Asymptotic behavior of max of chi-squared distribution

Question

Suppose $X_{\max}$ is the maximum in a sequence $X_1,X_2,\ldots,X_n$ where each $X_i\sim\chi^2_k$ is an i.i.d. chi-squared random variable with $k$ degrees of freedom.

Since chi squared distribution has an exponential tail, for some fixed number of degrees of freedom $k$ we know that $\lim_{n\rightarrow\infty}\frac{X_{\max}}{\ln n}=c$ almost surely, with $c$ being a constant (see Example 3.5.6 on page 176 here). A weaker convergence in probability claim can be made using the convergence of the distribution of appropriately centered $X_{\max}$ to Gumbel (see summary in Table 3.4.4 on page 156 of the same reference).

However, what happens if both the number of degrees of freedom $k$ also increases, though at a rate that is slower than the increase in the number of random variables in the sequence $n$? For example, let $n=k^2$ (in general, my $n=\omega(k)$). Is there a result similar to the above, with $k\rightarrow\infty$ (which implies that $n\rightarrow\infty$)?

Does convergence of the distribution of $X_{\max}$ to Gumbel even apply with centering in the above-referenced Table 3.4.4 under these conditions? (the norming constant $d_n$ is negative when $n=k^2$ is substituted, so I think there is trouble here.)

Answer 1

I am sure this must be written somewhere but since I don't know a reference, let me sketch the computation.

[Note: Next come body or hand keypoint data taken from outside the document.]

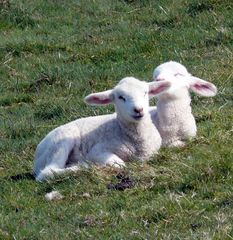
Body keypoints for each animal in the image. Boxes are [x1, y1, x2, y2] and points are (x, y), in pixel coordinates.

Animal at [33, 76, 171, 181]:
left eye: (145, 93)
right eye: (121, 97)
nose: (138, 110)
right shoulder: (97, 151)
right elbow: (120, 164)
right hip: (60, 143)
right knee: (48, 172)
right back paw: (83, 166)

I hope there is no error in computation below.

As I commented in your related post, what you are dealing with is the sum of $t=k/2$ exponentials (let's assume $k$ is even, the case of $k$ odd is not really that different). I will also assume that $\log n<<t$ since this seems to be the regime you care about; the adaptation to the other cases I leave to you, I did not check the details.

Thus, $X_1=\sum_{i=1}^t E_i$, with $E_i$ exponential variables. Thus, for $w<1$, $P(X_1>t+w\sqrt{t})$ is of order $1$ while for $w>1$ but $w<<\sqrt{t}$, as long as $t\to\infty$, you have Gaussian tails: $$P(X_1>t+w\sqrt{t})\sim c_1 e^{-c_2 w^2}/g(t)\,,$$ for some function $g(t)$ that is essentially of polynomial growth and which I have not computed - it is $\sqrt{t}$ for moderately large $w$'s but later it may change. (For this you need to appeal to known results on precise moderate deviations for sums of independent variables, e.g. as in Petrov's book on sums of independent random variables; there is a big difference in your original question between $t$ fixed and $t$ growing in $n$ in that the tail estimate change from Gaussian to exponential, and this affects the scaling.). When $w$ becomes of order $\sqrt{t}$ or larger, then you get a different tail estimate, but I do not discuss this case in details - basically you get into large deviations regime and beyond.

Now, just follow the derivation of the law of the max: you get, for the range you care about, $$P(X_{\max}<t+z)\sim (1-c_1e^{-c_2 (z/\sqrt{t})^2}/g(t))^n\sim e^{-c_1n e^{-c_2 (z/\sqrt{t})^2}/g(t)}.$$ Now you choose $z=c_2'\sqrt{t\log n}-c_3\log g(t)\sqrt{t/\log n}+z'\sqrt{t/\log n}$. Then, with appropriate choice of constants, $$P(X_\max<t+z)\sim e^{-c_1e^{-c_4 z'}}\,,$$ which is Gumbel (note that the centering is $t+c_2'\sqrt{t\log n}-c_3 (\log g(t))\sqrt{t/\log n}$). For this to work, I used that $\log n<<t$, so that $z/\sqrt{t}<<\sqrt{t}$.